(DIRECTIVE): Copy out the cocoa powder text word for word, from start to finish.

═════ TEXT EXTRACT ═════

If you’re a chocoholic like me, you probably find yourself using cocoa powder often. You might have wondered before how natural unsweetened cocoa powder is different than Dutch process cocoa powder. And, if one can be substituted for the other. Since Dutch process is harder to find, you’ve probably also wondered if you really need to use it.
Today I’m going to be showing you exactly what the differences between these cocoa powders is! Including how they affect your baking and how you can substitute. If you want to improve your baking, be sure to watch the video explanation below!
While it’s important to learn about Natural vs. Dutch Cocoa, click this link to learn the secret #1 MOST IMPORTANT thing about cocoa powder. The answer may surprise you and it’s something most people had no idea about!
Natural Cocoa vs. Dutch Process Cocoa Powder
What is cocoa powder?
The product resulting from the process of fermenting, drying, roasting, and grinding cocoa beans into a powder.
More specifically, the fermented and roasted beans are ground into a paste called chocolate liquor which is a mixture of cocoa solids and cocoa butter. Some of that chocolate liquor is used to make chocolate candy and bar products. The rest is pressed further to remove most of the cocoa powder (which is also used to make chocolate). The cocoa solids that remain are ground into what becomes cocoa powder.
What is natural cocoa powder?
This is medium brown in color, bitter in flavor, and is popular in American brownie and cake recipes (think Devil’s Food Cake). Brands such as Nestle, Ghirardelli, and sometimes Hershey’s are natural cocoa powders.
What kind of leavener works with natural cocoa powder?

═════ RECORD SET ═════

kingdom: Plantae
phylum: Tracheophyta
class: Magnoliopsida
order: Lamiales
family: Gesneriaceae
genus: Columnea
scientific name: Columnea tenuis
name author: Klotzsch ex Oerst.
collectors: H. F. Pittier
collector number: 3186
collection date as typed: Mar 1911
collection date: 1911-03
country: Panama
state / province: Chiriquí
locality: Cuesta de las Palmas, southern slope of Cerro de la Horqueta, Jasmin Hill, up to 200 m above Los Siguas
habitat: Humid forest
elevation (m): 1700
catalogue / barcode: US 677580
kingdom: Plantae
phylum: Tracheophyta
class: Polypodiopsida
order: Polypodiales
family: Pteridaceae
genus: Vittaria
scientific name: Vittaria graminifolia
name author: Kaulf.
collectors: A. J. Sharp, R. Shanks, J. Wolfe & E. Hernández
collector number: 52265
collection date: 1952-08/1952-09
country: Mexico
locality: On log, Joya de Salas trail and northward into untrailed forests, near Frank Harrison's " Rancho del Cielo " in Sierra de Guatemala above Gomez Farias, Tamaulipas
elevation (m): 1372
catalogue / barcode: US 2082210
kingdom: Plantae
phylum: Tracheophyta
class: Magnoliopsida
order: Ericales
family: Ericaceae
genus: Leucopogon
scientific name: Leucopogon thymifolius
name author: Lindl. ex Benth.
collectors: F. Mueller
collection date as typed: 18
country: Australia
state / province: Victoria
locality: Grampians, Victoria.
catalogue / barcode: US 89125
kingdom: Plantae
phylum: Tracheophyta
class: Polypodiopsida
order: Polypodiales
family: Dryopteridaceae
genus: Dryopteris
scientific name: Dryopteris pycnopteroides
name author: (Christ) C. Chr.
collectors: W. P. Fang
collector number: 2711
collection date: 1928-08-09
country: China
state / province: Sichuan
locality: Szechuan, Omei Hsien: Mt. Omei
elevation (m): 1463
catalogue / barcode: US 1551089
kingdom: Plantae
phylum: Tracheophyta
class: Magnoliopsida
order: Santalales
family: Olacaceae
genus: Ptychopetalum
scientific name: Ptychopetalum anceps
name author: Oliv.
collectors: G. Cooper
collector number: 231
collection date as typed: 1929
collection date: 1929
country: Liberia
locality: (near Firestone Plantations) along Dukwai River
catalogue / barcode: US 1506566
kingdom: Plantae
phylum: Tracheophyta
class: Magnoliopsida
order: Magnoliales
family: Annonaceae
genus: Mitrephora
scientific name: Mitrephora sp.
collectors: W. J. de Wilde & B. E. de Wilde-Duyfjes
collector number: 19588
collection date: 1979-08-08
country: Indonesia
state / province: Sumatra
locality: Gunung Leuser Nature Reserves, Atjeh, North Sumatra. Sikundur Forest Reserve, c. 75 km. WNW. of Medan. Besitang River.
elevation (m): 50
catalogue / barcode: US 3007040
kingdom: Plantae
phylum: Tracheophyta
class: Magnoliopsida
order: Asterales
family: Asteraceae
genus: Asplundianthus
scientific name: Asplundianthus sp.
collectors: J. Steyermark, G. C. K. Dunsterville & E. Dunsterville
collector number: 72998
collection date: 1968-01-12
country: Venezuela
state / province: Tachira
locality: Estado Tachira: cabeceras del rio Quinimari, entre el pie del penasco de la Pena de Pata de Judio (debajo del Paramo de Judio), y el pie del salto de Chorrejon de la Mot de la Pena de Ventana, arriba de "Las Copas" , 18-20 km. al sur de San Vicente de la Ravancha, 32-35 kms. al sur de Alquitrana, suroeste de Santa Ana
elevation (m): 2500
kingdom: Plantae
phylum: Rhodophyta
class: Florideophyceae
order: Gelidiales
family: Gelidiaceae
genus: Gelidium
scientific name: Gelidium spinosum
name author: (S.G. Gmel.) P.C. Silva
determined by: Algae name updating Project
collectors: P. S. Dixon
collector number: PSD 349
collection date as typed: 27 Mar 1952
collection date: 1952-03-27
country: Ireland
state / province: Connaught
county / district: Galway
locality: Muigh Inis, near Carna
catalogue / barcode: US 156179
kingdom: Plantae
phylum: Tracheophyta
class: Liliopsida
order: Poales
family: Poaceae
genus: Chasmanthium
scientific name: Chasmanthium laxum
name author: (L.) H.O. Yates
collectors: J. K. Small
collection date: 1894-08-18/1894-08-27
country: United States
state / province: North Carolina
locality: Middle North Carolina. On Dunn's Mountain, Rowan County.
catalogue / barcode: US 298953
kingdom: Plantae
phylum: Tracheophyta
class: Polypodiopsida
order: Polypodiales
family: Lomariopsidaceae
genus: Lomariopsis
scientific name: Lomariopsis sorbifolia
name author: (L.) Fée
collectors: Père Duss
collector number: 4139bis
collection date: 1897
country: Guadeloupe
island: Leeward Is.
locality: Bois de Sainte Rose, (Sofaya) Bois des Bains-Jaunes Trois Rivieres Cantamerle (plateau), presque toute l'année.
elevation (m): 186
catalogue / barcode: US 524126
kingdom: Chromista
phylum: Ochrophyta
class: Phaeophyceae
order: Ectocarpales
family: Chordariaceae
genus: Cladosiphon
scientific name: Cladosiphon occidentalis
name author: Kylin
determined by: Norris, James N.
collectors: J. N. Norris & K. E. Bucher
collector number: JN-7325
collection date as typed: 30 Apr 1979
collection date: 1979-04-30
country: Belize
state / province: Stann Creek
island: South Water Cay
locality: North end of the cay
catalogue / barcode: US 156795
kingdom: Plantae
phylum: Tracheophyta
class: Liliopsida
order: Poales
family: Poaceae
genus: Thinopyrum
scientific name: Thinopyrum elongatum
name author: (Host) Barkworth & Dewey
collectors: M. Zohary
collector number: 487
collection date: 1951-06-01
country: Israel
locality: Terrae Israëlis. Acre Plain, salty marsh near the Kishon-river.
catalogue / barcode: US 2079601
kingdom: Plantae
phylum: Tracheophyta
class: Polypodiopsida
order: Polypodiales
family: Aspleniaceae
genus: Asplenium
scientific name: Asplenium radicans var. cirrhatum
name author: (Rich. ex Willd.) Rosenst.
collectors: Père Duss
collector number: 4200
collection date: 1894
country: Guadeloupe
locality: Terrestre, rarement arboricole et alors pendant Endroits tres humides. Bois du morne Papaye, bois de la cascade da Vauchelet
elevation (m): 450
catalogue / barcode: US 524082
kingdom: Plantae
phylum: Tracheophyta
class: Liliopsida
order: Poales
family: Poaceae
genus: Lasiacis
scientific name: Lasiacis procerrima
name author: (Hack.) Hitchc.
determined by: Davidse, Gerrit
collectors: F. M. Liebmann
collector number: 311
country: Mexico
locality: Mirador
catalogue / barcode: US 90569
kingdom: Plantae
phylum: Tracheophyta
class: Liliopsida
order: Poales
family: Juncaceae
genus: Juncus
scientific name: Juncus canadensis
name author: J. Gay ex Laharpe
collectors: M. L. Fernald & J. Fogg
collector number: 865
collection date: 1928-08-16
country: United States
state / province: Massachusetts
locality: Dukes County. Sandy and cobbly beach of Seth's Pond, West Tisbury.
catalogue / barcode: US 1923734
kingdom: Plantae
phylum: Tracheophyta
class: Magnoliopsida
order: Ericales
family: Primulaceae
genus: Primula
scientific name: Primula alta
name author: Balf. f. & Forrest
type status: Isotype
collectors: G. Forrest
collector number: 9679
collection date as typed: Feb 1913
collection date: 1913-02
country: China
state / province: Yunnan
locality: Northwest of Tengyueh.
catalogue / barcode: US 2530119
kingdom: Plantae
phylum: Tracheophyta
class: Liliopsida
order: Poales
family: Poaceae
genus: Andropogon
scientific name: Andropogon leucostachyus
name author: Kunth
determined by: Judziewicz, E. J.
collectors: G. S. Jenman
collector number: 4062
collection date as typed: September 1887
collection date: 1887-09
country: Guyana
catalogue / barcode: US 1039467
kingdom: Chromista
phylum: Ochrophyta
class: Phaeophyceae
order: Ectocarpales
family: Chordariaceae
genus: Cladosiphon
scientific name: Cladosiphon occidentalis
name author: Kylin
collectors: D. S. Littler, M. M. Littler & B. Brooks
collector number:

═════

(EXERCISE SOLUTION):
If you’re a chocoholic like me, you probably find yourself using cocoa powder often. You might have wondered before how natural unsweetened cocoa powder is different than Dutch process cocoa powder. And, if one can be substituted for the other. Since Dutch process is harder to find, you’ve probably also wondered if you really need to use it.
Today I’m going to be showing you exactly what the differences between these cocoa powders is! Including how they affect your baking and how you can substitute. If you want to improve your baking, be sure to watch the video explanation below!
While it’s important to learn about Natural vs. Dutch Cocoa, click this link to learn the secret #1 MOST IMPORTANT thing about cocoa powder. The answer may surprise you and it’s something most people had no idea about!
Natural Cocoa vs. Dutch Process Cocoa Powder
What is cocoa powder?
The product resulting from the process of fermenting, drying, roasting, and grinding cocoa beans into a powder.
More specifically, the fermented and roasted beans are ground into a paste called chocolate liquor which is a mixture of cocoa solids and cocoa butter. Some of that chocolate liquor is used to make chocolate candy and bar products. The rest is pressed further to remove most of the cocoa powder (which is also used to make chocolate). The cocoa solids that remain are ground into what becomes cocoa powder.
What is natural cocoa powder?
This is medium brown in color, bitter in flavor, and is popular in American brownie and cake recipes (think Devil’s Food Cake). Brands such as Nestle, Ghirardelli, and sometimes Hershey’s are natural cocoa powders.
What kind of leavener works with natural cocoa powder?